I must be missing something. You're talking about doing compression of 
the image during the atomic copy, right? If that's the case, where do 
the 256KiB chunks come in?

>> Assuming you rely on 50+% compression, you'll still need to ensure that at
>> least 1/3 of memory is available for the buffer for the compressed data.
>
> That's correct.
>
>> This would give maximum image size of only 1/6th of memory more than without
>> compression - not much of a gain.
>
> Still, on a 1 GiB machine that's about 170 MiB which is quite some data.
>
>> It's also ugly because if you find that you don't achieve the expected
>> compression, you'll need to undo the going atomic, free some more memory
>> and try again - or just give up (which I hope you won't consider to be a
>> real option).
>
>  From my experience we can safely assume 50% compression in all cases.

I've seen it lower in some cases - lots of video or such like in memory. 
But then perhaps that's just because I'm not discarding anything.

>> Regarding using LRU pages as temporary storage, if it wasn't safe and
>> reliable, I would have stopped doing it ages ago.
>
> We've been through that already and as you can see I'm still not convinced.
> Sorry, but that's how it goes.  The fact that ToI uses this approach without
> seeing any major breakage is a good indication that it _may_ be safe in
> general, not that it _is_ safe in all cases one can imagine.

It's not "any major breakage", but no breakage at all over a course of 
about 6 or 7 years of usage.
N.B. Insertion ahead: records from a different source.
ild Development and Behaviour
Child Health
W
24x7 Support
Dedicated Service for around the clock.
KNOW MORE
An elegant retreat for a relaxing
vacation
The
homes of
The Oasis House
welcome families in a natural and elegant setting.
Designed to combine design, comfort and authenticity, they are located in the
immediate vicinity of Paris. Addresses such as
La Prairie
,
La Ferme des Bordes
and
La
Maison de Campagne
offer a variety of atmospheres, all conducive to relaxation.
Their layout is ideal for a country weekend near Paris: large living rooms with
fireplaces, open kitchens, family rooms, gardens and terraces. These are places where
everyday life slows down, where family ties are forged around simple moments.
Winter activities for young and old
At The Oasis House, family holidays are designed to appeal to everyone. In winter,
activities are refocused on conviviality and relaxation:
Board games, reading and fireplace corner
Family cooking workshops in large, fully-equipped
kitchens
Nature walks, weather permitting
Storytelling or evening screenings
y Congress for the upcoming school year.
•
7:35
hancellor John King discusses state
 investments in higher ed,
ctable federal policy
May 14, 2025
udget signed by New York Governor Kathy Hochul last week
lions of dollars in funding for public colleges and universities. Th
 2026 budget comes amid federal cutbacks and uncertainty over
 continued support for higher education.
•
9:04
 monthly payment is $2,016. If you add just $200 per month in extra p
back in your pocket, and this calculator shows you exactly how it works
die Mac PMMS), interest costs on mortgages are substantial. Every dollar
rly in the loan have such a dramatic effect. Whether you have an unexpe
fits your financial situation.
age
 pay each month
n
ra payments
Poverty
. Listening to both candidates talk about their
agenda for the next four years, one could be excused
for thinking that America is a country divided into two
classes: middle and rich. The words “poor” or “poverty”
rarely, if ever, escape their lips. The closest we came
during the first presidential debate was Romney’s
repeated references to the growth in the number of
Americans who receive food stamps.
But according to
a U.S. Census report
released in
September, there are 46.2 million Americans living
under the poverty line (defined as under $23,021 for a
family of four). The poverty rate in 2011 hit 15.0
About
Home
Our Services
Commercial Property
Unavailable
I agree that it's not mathematical proof, 
but still...

> Besides, that would be a constraint on the future changes of the mm subsystem
> that I'm not sure we should introduce.  At least the mm people would need to
> accept that and there's a long way before we're even able to ask them.

It doesn't need to be that way. As with KMS, a simple way of flagging 
which pages need to be atomically copied is all that's necessary.